I hope that my concern for and commitment to the children and families I served is evident in my writing. However, I ended my work with children and families and am now working with adults in a medical setting. Despite the fact that this work is critically important or maybe for this very reason, I became exhausted by the challenges. My emotional investment was both a blessing and a curse.
By serving on the Board of the Southern California Children’s Endowment, I work through some of my ambivalence. I continue to contribute to the welfare of children in need. I reach out to former and current colleagues that are working with children and families to fulfill unmet needs. The Endowment provides support that keeps biological families together. And for those children who cannot be reunified with their biological parent(s), the Endowment helps relative and foster parents to provide stable, safe and loving environments for children.
Social Work & Ways to Help
By: Kyle Kacic Children's Social Worker - L.A. County DCFS
I have been working for the County of Los Angeles Department of Children and Family Services (DCFS) for 4 years as a Children’s Social Worker (CSW). I currently work in Family Maintenance and Reunification. As a CSW, I have seen firsthand the impact of substance abuse, physical abuse, emotional abuse, and poverty, on children and families as a whole. Every family’s situation is different, but the need for empathy and the need to assist families wishing to stay together never changes.
The impact social workers have on families is crucial because we want to help families eliminate risk factors that may be putting children in harm’s way. Social workers have a responsibility to assist families in receiving services to help parents reunify with their children or keep the children safe in the home. Such services could include low cost to no cost referrals for parenting classes, domestic violence counseling, substance abuse rehabilitation centers, housing assistance, transportation assistance, sexual abuse counseling, anger management and drug testing.
In some cases, children must be removed from their homes because they may be in physical or emotional danger. In these cases, the children can be placed with family or in a foster home. When children are placed with family members, it can become difficult for the family to provide clothes, food and other essentials because of cost. DCFS will pay the family members a monthly stipend to help with the cost of such items but payments may not be received immediately because of the delays that come with processing the paperwork.

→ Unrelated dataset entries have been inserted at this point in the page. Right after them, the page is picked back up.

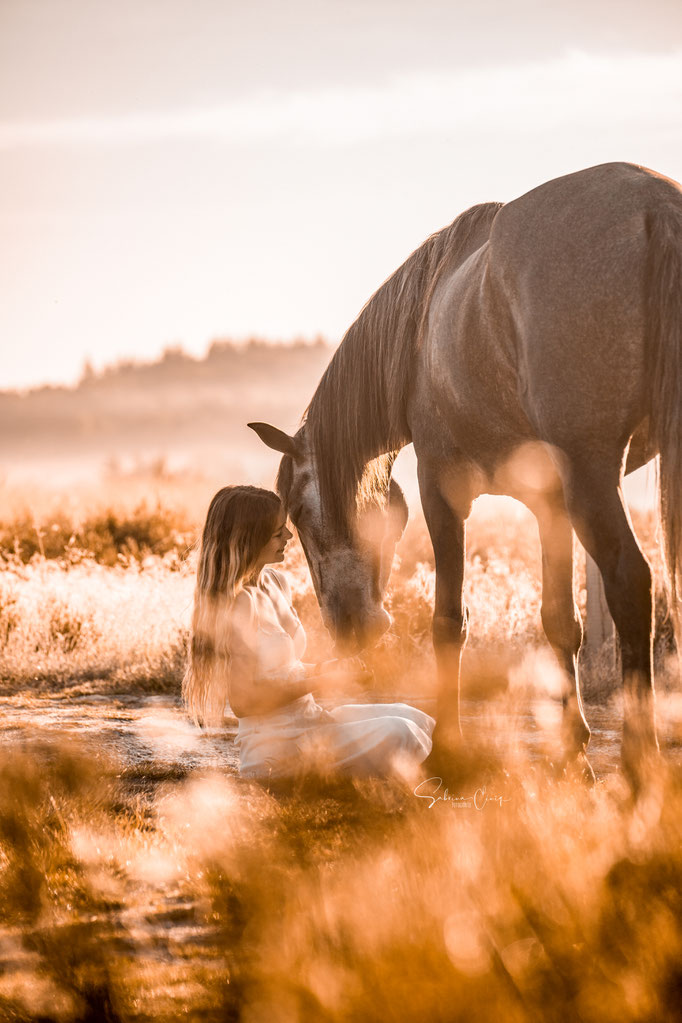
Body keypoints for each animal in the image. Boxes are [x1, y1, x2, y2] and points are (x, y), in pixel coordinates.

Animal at [250, 161, 682, 781]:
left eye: (303, 516)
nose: (349, 627)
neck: (418, 338)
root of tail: (654, 205)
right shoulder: (551, 504)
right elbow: (560, 621)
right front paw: (573, 748)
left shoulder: (444, 492)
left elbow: (449, 620)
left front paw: (450, 747)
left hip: (593, 475)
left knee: (630, 582)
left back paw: (638, 762)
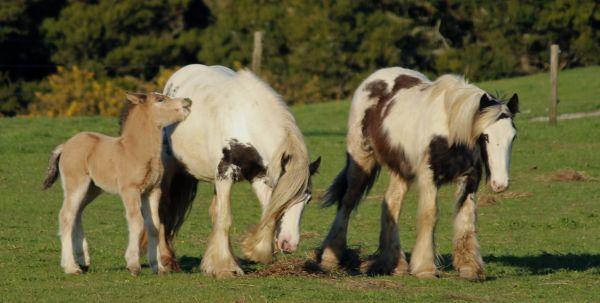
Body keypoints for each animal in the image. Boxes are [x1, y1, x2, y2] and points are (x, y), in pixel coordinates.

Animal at [157, 64, 322, 278]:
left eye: (308, 200)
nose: (289, 244)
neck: (245, 120)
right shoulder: (225, 174)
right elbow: (225, 219)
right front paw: (226, 268)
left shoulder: (260, 177)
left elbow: (267, 214)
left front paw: (255, 252)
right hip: (171, 169)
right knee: (164, 209)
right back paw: (165, 262)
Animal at [318, 67, 520, 282]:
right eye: (486, 136)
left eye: (513, 137)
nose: (500, 184)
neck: (450, 129)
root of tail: (373, 79)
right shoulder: (428, 176)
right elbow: (429, 215)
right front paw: (425, 268)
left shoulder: (470, 178)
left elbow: (466, 217)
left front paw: (470, 268)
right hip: (361, 159)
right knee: (348, 202)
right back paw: (331, 257)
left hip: (401, 170)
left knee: (391, 203)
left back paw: (395, 263)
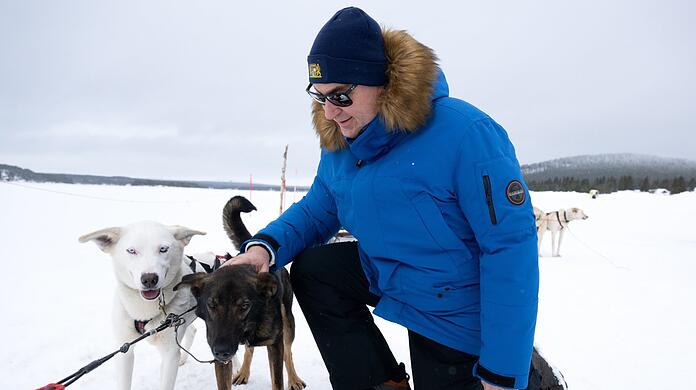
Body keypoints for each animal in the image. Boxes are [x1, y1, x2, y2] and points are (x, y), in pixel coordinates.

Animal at [80, 222, 204, 390]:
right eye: (131, 250)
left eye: (163, 249)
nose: (149, 279)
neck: (144, 312)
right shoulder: (124, 350)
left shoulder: (170, 354)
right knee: (192, 331)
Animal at [174, 198, 304, 390]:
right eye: (211, 305)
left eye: (244, 305)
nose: (222, 350)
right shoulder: (220, 356)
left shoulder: (275, 344)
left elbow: (278, 378)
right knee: (249, 349)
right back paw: (243, 372)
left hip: (288, 320)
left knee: (288, 352)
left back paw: (294, 379)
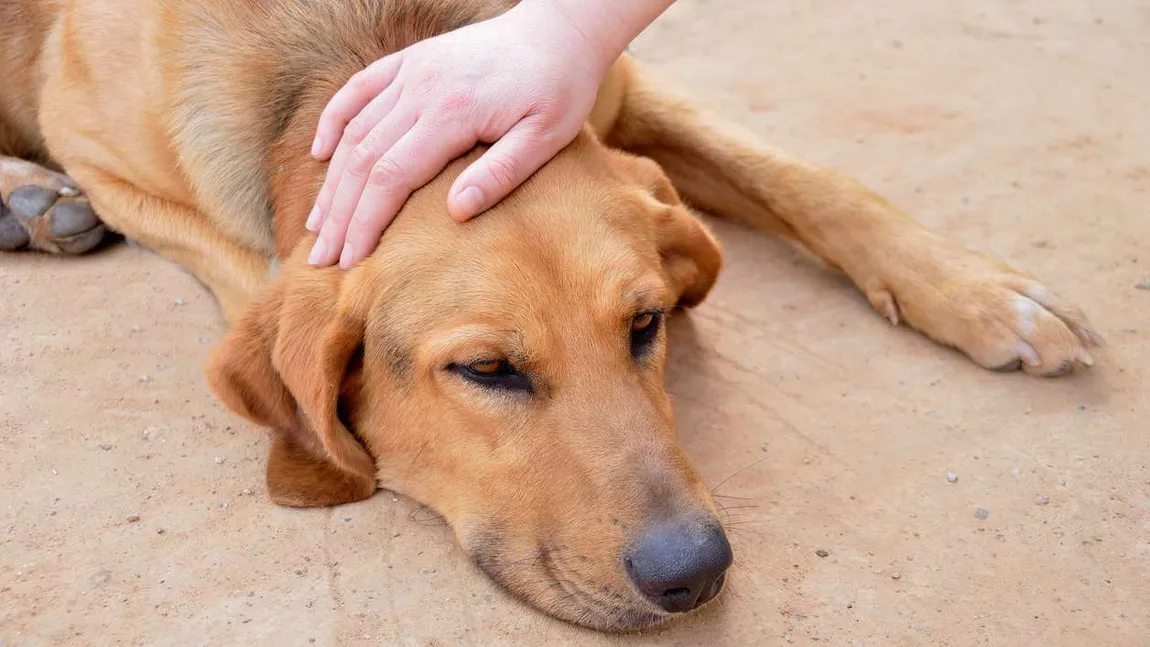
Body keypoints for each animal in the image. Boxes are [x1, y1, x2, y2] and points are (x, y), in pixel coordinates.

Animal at [0, 0, 1099, 634]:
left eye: (646, 324)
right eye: (487, 370)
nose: (694, 573)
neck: (374, 47)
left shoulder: (592, 83)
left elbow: (803, 178)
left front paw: (982, 291)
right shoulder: (107, 157)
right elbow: (255, 273)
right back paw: (30, 200)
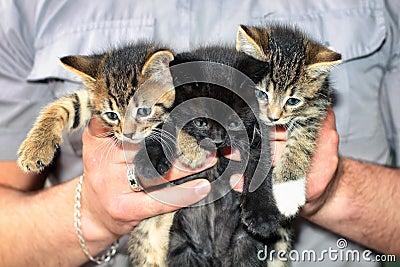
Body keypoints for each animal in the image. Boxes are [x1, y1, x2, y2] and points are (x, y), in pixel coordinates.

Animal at [17, 42, 173, 174]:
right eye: (112, 115)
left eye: (144, 111)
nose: (128, 135)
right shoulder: (89, 99)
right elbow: (65, 105)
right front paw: (35, 147)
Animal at [129, 47, 288, 267]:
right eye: (201, 123)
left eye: (233, 122)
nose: (218, 140)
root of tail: (214, 255)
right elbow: (162, 128)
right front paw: (148, 161)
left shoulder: (259, 139)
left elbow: (260, 170)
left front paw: (263, 215)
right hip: (181, 245)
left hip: (244, 243)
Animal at [236, 24, 342, 220]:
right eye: (261, 93)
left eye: (292, 101)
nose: (273, 117)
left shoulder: (316, 107)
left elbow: (301, 142)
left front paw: (288, 190)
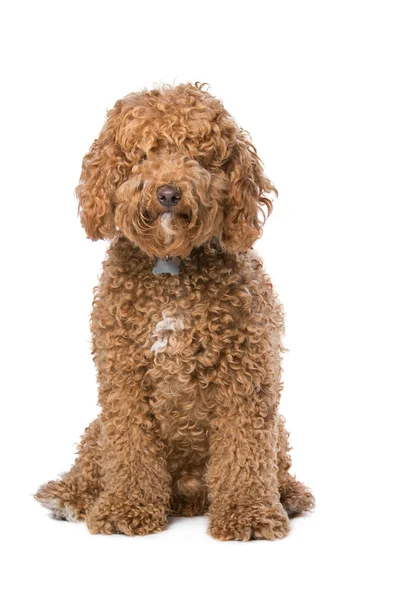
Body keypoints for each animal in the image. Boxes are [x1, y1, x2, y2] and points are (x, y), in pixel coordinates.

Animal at [35, 83, 316, 540]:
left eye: (198, 155)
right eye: (145, 153)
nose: (168, 193)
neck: (172, 267)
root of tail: (188, 495)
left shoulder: (248, 375)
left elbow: (245, 451)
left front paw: (249, 513)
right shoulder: (123, 377)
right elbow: (129, 449)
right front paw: (125, 507)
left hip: (278, 427)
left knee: (276, 463)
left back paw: (288, 495)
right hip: (99, 426)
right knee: (94, 457)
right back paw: (71, 495)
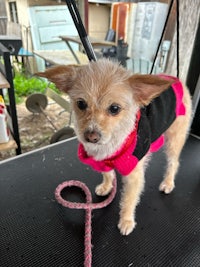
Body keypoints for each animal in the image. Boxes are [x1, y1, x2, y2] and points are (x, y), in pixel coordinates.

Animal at [37, 59, 192, 236]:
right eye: (81, 104)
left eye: (115, 109)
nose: (91, 136)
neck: (111, 144)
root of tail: (176, 79)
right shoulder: (102, 161)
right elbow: (107, 174)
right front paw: (106, 186)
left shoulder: (133, 176)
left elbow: (129, 201)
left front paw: (126, 220)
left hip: (175, 139)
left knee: (173, 162)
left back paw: (168, 182)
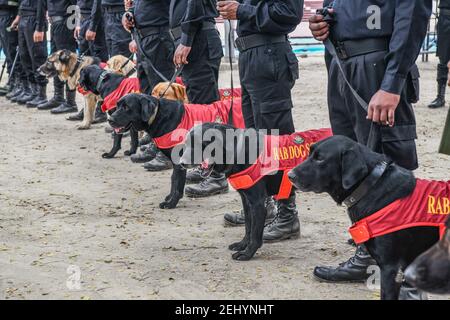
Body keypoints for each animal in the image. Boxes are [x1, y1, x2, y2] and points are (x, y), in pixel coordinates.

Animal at [107, 92, 244, 210]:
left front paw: (171, 203)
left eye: (126, 107)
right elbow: (174, 180)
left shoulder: (180, 163)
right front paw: (169, 198)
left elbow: (177, 185)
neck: (157, 116)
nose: (110, 120)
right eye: (118, 106)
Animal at [178, 122, 332, 260]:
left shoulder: (257, 204)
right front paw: (242, 245)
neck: (238, 149)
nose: (181, 163)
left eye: (200, 143)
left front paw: (247, 254)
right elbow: (248, 227)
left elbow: (255, 233)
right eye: (186, 143)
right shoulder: (246, 201)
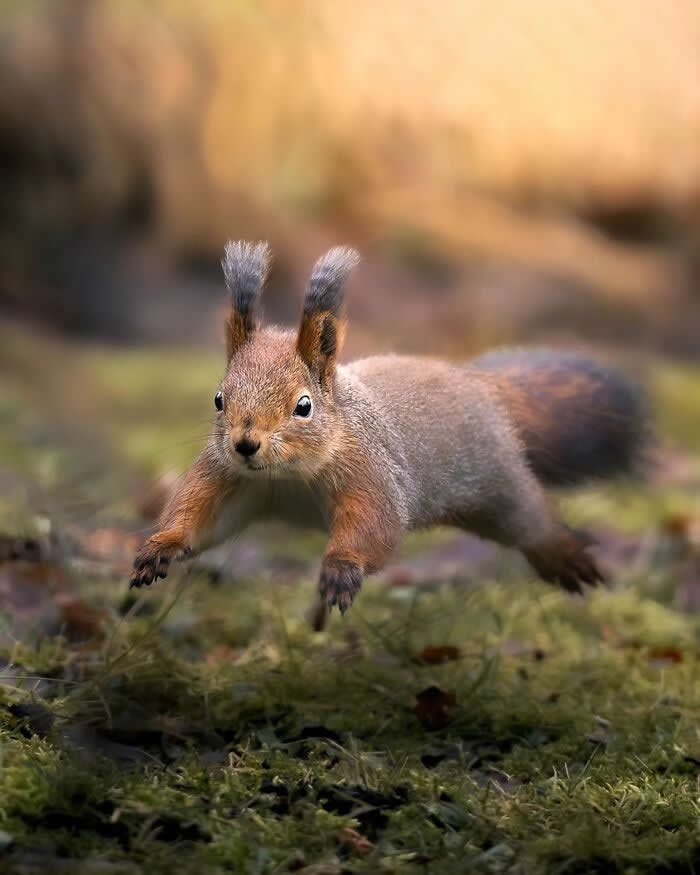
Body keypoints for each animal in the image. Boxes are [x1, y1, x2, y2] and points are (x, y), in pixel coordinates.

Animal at [130, 241, 648, 621]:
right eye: (219, 399)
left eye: (304, 406)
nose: (244, 444)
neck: (288, 477)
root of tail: (479, 384)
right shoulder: (229, 479)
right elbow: (198, 518)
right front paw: (160, 547)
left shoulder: (370, 472)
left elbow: (375, 526)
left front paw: (341, 569)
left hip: (497, 483)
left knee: (532, 518)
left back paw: (566, 554)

In one such case, a family I was working with had four children detained from their mother and were placed at their relative’s home. The relative needed assistance with getting the children sheets and blankets for their beds, food, clothes, diapers and school supplies. I reached out to the Southern California Children’s Endowment (SCCE) for assistance while the relative was waiting for her payment from our department. The SCCE quickly helped provide all of the items listed above and made a traumatic situation easier for the children. The relative was very grateful and believed she wouldn’t have been able to help the children without the assistance from SCCE.